Scottish Catholic International Aid Fund
- Abbreviation: SCIAF
- Established: 1965; 61 years ago
- Type: Nonprofit
- Registration no.: SC012302
- Legal status: Company limited by guarantee
- Purpose: development aid, humanitarian aid
- Location: Glasgow, Scotland, United Kingdom;
- Coordinates: 55°51′21″N 4°15′12″W﻿ / ﻿55.85571°N 4.25342°W
- Region served: Africa, Asia, Latin America, Scotland
- President: Bishop Brian McGee
- Chief Executive: Lorraine Currie
- Affiliations: Caritas Internationalis, Caritas Europa, CIDSE
- Revenue: £7,400,000 (2022)
- Expenses: £8,300,000 (2022)
- Website: www.sciaf.org.uk

= Scottish Catholic International Aid Fund =

The Scottish Catholic International Aid Fund, better known by its acronym SCIAF, is the official aid and development agency of the Catholic Church in Scotland. Established in 1965, SCIAF now works in eight countries across Asia, Africa and Latin America and providing assistance to vulnerable people. SCIAF works with partner organisations and has responded to humanitarian disasters with emergency provisions and support. In Scotland, SCIAF raises awareness of the underlying causes of global poverty and injustice, work that includes visiting schools.

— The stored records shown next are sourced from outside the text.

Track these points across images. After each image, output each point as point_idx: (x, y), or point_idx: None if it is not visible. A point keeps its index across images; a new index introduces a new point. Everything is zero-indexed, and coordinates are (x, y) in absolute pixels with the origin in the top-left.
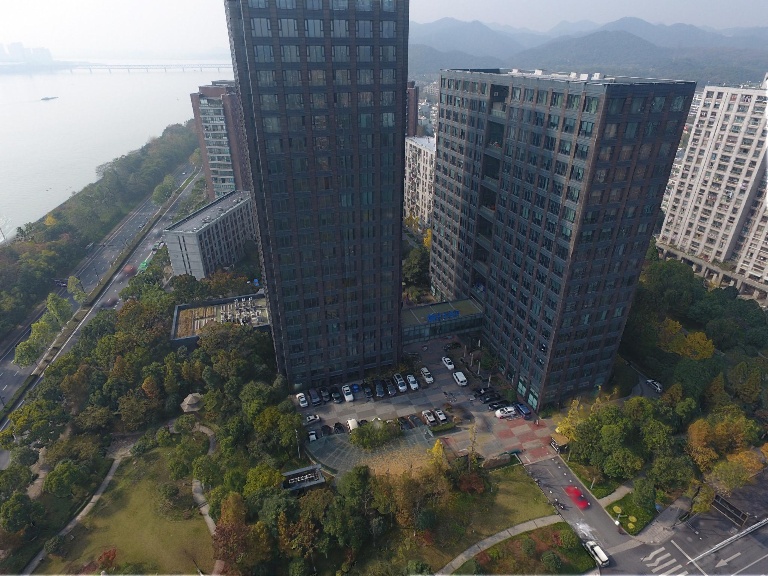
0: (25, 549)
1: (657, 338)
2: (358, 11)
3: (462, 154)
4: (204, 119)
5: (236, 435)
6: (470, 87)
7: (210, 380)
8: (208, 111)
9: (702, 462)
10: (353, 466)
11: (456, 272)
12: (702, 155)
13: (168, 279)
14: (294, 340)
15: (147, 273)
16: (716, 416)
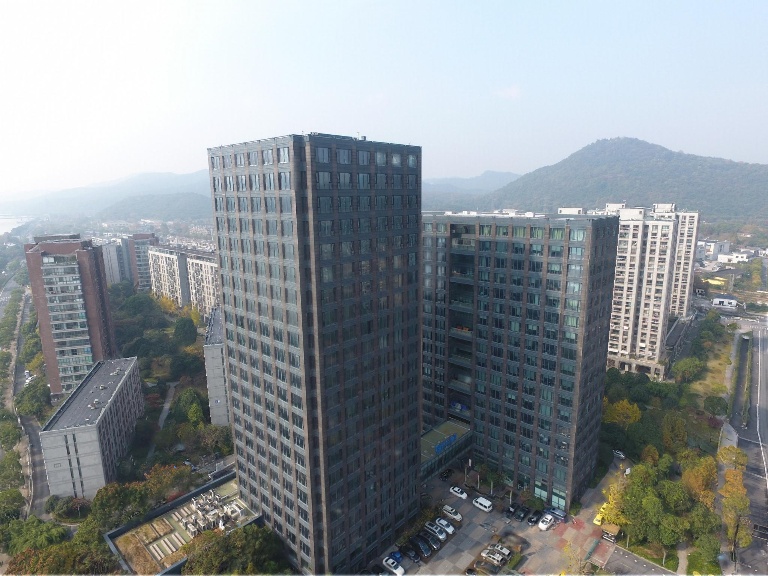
0: None
1: None
2: (394, 167)
3: None
4: (48, 281)
5: None
6: None
7: None
8: (55, 271)
9: (709, 504)
10: None
11: (423, 397)
12: None
13: (29, 505)
14: (336, 520)
15: None
16: (687, 462)
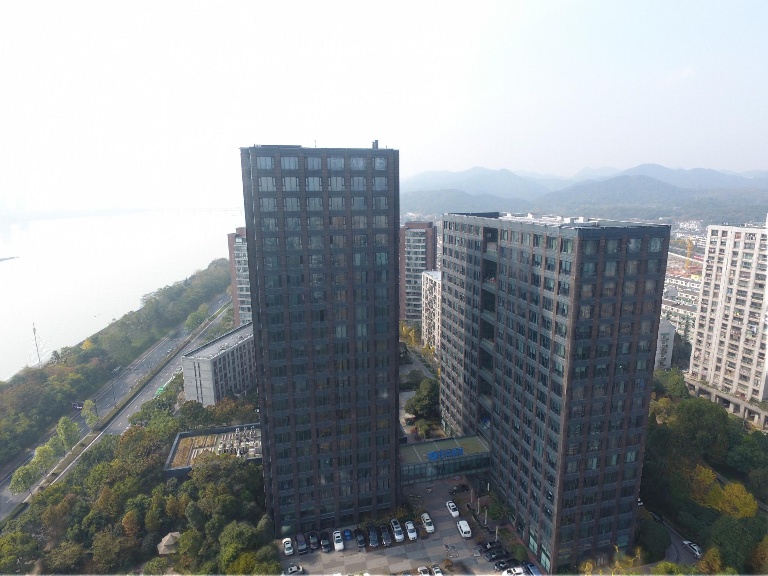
0: None
1: (690, 489)
2: (353, 170)
3: (463, 288)
4: (237, 255)
5: None
6: (467, 229)
7: (192, 518)
8: (241, 248)
9: None
10: None
11: (463, 406)
12: (718, 289)
13: (181, 405)
14: (283, 475)
15: (161, 398)
16: None
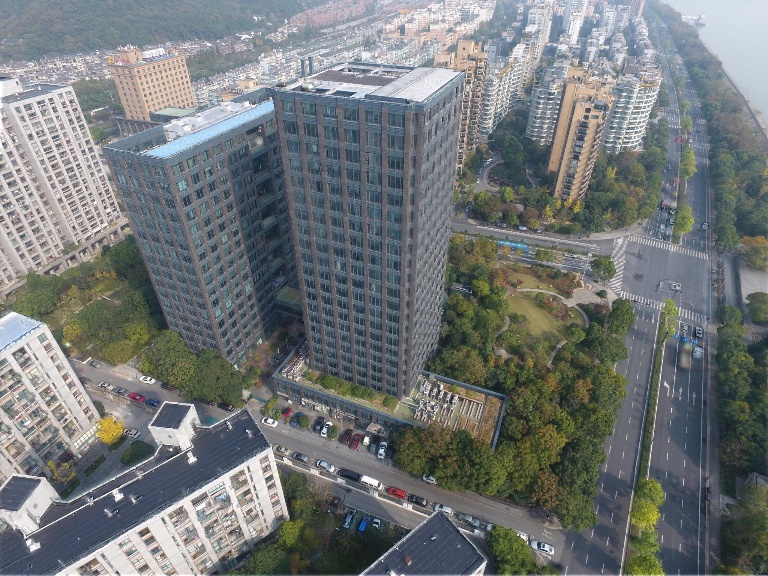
0: None
1: None
2: None
3: (232, 210)
4: None
5: None
6: None
7: None
8: None
9: None
10: None
11: (258, 303)
12: None
13: None
14: None
15: None
16: None
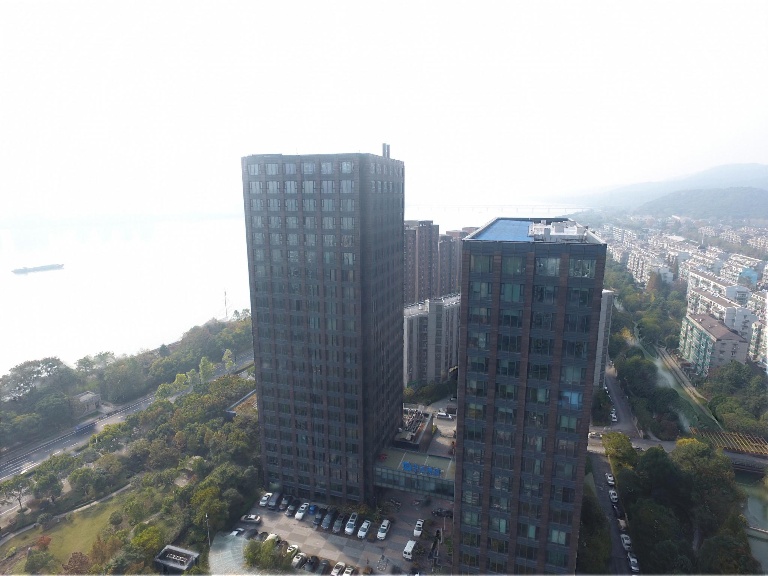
0: (37, 514)
1: None
2: (322, 174)
3: None
4: None
5: (179, 498)
6: None
7: (212, 450)
8: None
9: None
10: (222, 573)
11: None
12: None
13: None
14: (270, 438)
15: None
16: None
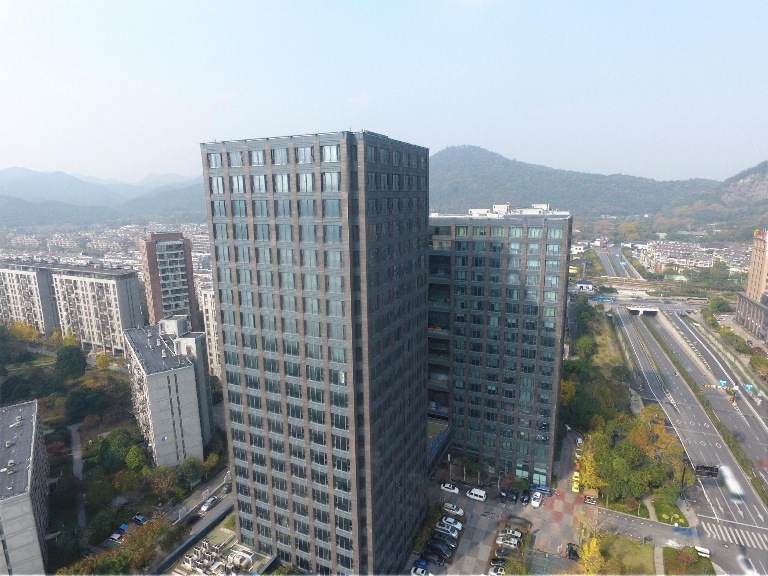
0: None
1: None
2: (413, 168)
3: None
4: None
5: None
6: None
7: None
8: None
9: (653, 456)
10: None
11: None
12: None
13: None
14: (378, 541)
15: None
16: None
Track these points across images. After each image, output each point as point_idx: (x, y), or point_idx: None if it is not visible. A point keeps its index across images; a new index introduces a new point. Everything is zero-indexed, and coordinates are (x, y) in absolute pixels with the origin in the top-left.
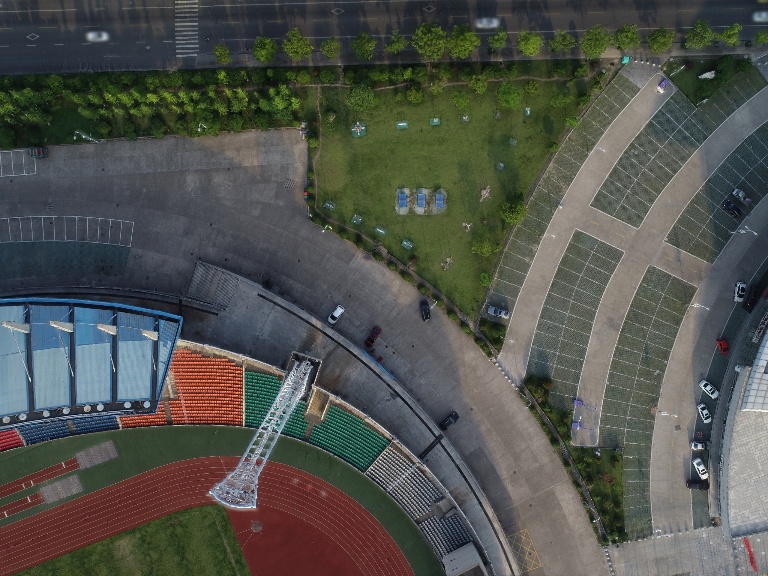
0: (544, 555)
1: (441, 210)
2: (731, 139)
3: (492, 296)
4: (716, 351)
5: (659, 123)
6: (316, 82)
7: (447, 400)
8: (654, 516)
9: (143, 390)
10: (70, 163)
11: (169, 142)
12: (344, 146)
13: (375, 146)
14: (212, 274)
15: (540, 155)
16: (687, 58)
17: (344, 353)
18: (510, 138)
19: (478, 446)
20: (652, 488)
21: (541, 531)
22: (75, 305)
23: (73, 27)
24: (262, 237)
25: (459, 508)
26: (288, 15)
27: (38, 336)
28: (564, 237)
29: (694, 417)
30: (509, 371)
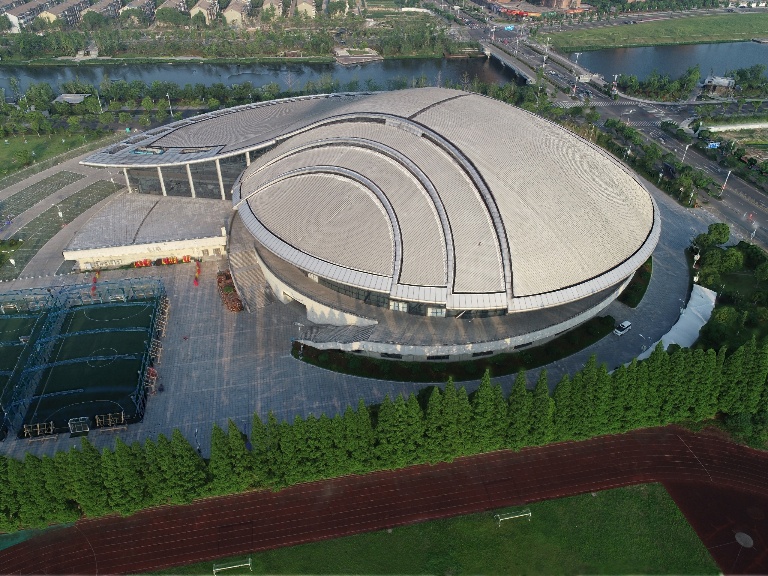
0: None
1: None
2: None
3: None
4: None
5: None
6: None
7: None
8: (25, 270)
9: None
10: None
11: None
12: None
13: None
14: None
15: None
16: None
17: None
18: None
19: None
20: None
21: None
22: None
23: None
24: None
25: None
26: None
27: None
28: (54, 172)
29: None
30: None
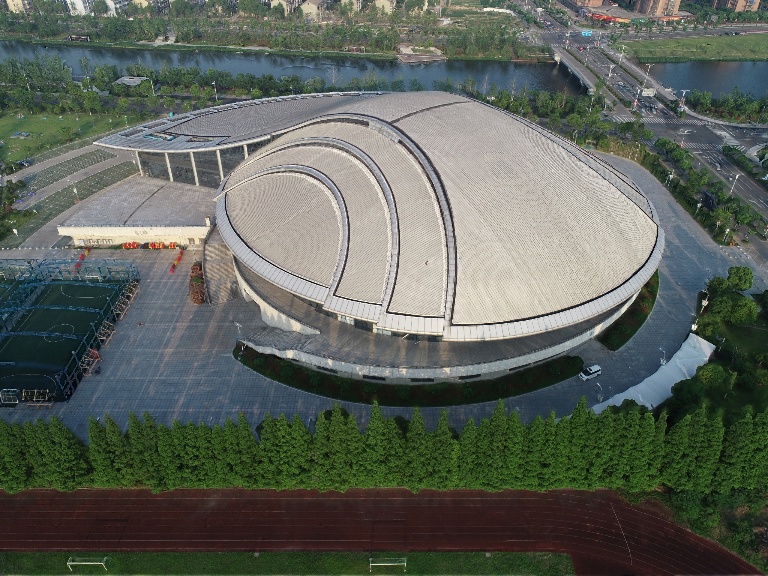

As a Catholic agency, SCIAF is a member of the global Caritas Internationalis confederation and its subregion Caritas Europa as well as of CIDSE and the Scottish NGO network Scotland's International Development Alliance.

==History==
SCIAF was set up in 1965 by Monsignor John Rooney and teacher John McKee with funds of £8,000. Efforts that had begun at a parish level were quickly endorsed by the Bishops' Conference of Scotland. In 1980, the organisation raised a record £212,000 for the third world.

When the 2004 Indian Ocean earthquake and tsunami occurred, SCIAF were quick in announcing a £25,000 donation to partner agencies. In 2007, the Scottish Government announced £250,000 would be given to SCIAF to help assist people affected by the war in Darfur.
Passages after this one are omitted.